Christians from yesteryear could not see what specific sins Darwinism would make acceptable in our culture, but they still sounded the trumpet of alarm, warning everyone of the destructive acid evolutionary theory brings to any civilization. Could it be that Darwinism is the foundation of some of today’s greatest sins? I realize that most of these sins have been around for millennia, but we must all ask if the belief in evolution heightened the impact of some of these sins in our culture today?

Racism (some humans have not evolved as much as others; just read Darwin’s writings).

Abortion (life is not sacred because no one is made in the image of God).

Neglect the poor (survival of the fittest teaches us that the poor should fend for themselves).

Homosexuality (marriage between a man and woman was not set up by God).

Situational ethics (the end justifies the means because there is no God to set a standard).

Pornography (nakedness is not shameful).

I am writing this article in a school building. The school building is located in a church. This school is a Christian school. Creationism is taught here. This is our religion.
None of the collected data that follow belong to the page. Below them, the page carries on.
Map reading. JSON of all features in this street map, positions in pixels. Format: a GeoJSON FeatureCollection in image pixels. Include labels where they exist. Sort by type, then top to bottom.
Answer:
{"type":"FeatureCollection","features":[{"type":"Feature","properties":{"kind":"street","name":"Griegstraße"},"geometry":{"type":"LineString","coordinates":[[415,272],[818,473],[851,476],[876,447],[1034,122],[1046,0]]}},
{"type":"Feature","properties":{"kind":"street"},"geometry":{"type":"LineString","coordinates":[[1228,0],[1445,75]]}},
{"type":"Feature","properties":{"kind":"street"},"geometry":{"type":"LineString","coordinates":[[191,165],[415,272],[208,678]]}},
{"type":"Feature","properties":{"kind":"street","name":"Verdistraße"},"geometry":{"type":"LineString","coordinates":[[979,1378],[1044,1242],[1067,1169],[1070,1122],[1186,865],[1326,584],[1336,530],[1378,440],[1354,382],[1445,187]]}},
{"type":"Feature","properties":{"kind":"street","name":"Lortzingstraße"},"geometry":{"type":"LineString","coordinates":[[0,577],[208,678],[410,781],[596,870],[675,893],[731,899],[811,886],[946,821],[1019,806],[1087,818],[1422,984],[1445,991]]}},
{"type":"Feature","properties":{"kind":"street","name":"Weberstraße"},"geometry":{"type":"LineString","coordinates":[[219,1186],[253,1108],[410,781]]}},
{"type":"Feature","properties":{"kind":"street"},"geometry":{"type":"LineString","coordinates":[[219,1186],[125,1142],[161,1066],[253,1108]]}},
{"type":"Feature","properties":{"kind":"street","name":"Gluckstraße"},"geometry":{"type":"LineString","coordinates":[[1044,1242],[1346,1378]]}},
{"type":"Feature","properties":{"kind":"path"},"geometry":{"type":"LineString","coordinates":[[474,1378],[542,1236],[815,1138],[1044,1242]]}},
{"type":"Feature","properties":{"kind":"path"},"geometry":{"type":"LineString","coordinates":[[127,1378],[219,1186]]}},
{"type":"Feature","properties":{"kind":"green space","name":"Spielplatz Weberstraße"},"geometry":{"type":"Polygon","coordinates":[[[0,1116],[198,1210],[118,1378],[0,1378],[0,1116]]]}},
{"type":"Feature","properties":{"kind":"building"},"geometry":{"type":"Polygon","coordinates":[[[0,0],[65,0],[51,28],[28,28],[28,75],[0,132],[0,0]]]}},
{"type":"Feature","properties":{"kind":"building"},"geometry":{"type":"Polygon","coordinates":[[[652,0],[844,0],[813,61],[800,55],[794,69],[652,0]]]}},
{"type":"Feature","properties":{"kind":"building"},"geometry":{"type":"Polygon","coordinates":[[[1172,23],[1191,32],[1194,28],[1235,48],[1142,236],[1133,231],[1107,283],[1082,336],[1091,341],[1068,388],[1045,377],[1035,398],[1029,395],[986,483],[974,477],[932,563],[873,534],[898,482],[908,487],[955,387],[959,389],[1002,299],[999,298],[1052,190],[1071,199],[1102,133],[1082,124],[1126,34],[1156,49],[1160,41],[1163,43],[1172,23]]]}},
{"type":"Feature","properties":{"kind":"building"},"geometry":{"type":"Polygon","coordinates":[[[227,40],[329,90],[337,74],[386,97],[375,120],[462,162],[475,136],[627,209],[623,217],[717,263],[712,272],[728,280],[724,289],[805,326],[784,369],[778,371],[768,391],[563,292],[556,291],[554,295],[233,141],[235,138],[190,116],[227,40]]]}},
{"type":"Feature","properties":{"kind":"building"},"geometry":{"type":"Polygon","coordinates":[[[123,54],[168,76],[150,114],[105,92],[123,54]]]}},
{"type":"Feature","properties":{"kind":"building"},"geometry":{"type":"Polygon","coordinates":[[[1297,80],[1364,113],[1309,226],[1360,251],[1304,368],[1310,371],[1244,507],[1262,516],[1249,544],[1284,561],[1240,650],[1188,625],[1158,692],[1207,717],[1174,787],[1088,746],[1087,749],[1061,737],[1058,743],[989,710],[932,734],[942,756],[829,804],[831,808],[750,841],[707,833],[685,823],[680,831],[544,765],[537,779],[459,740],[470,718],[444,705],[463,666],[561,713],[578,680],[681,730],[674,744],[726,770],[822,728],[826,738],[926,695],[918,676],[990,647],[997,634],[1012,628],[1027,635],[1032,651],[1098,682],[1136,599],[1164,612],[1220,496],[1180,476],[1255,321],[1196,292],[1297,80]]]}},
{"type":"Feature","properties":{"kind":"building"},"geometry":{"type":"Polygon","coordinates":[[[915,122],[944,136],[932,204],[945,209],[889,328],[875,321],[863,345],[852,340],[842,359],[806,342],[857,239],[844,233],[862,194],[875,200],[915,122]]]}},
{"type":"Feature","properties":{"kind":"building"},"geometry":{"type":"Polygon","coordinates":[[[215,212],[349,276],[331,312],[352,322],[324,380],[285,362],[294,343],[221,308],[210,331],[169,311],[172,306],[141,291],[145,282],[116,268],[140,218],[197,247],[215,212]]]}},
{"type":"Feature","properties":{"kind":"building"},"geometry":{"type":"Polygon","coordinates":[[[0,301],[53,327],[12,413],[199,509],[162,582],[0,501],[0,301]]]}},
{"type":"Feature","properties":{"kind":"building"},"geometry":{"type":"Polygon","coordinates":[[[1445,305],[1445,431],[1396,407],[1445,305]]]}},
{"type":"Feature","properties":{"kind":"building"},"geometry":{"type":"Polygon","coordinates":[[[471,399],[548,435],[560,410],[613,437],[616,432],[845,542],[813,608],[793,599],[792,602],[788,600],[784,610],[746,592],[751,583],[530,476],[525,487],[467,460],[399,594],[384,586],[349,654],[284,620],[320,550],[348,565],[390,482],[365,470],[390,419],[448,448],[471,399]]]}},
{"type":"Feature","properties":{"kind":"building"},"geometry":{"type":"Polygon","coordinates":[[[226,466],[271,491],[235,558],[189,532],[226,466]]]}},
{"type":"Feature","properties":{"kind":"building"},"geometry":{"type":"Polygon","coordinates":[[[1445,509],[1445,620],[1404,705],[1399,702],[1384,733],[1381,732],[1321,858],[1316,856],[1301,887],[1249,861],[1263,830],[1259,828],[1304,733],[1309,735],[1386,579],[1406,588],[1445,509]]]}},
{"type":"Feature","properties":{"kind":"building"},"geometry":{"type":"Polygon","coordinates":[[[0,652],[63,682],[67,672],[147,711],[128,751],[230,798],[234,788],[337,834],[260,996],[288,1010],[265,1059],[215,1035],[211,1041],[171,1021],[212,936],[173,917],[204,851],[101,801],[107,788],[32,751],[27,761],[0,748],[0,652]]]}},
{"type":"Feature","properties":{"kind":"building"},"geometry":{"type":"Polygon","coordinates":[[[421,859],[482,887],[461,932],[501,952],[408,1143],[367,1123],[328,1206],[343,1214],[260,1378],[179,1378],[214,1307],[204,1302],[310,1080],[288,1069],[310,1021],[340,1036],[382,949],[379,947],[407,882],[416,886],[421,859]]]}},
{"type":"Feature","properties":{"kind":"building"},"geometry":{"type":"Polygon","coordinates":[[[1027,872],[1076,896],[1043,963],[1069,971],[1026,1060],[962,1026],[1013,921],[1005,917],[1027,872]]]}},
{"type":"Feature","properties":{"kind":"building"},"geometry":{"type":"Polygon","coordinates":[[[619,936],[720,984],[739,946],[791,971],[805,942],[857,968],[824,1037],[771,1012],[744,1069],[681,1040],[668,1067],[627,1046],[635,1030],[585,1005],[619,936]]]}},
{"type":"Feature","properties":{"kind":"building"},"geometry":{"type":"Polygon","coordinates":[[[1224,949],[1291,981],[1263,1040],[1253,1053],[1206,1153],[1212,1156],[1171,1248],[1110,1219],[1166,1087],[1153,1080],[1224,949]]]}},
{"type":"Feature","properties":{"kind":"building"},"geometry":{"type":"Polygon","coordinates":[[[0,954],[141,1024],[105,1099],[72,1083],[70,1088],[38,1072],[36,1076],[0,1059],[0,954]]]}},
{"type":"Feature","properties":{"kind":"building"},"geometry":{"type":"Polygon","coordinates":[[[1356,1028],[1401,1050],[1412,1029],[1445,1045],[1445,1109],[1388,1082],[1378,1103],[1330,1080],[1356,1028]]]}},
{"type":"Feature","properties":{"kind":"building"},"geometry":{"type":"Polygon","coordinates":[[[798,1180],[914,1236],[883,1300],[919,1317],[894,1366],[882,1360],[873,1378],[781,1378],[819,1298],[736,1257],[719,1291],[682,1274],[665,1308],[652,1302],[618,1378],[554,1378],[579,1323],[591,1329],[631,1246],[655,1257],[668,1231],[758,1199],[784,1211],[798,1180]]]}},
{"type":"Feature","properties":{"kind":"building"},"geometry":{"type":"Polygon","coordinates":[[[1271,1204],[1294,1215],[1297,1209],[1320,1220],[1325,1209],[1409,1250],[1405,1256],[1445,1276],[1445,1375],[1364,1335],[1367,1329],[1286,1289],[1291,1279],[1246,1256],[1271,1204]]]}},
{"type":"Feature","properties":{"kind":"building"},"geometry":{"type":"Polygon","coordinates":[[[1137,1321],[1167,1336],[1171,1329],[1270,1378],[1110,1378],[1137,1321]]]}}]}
And I am thankful for the freedom I have to send my child to a school that will not just teach about evolutionary theory, but will also be open-minded and teach other ideas as well.

During my junior year in high school, I was scolded by a substitute teacher as I tried to explain my belief in an intelligent designer. He told me to shut up and then explained that evolution is fact and there shouldn’t be any discussion. At seventeen I was shocked and discouraged. Today, I am thankful for that experience because it taught me that everyone has a religion. Everyone has a belief system. Just admit it…go ahead and admit it substitute teacher!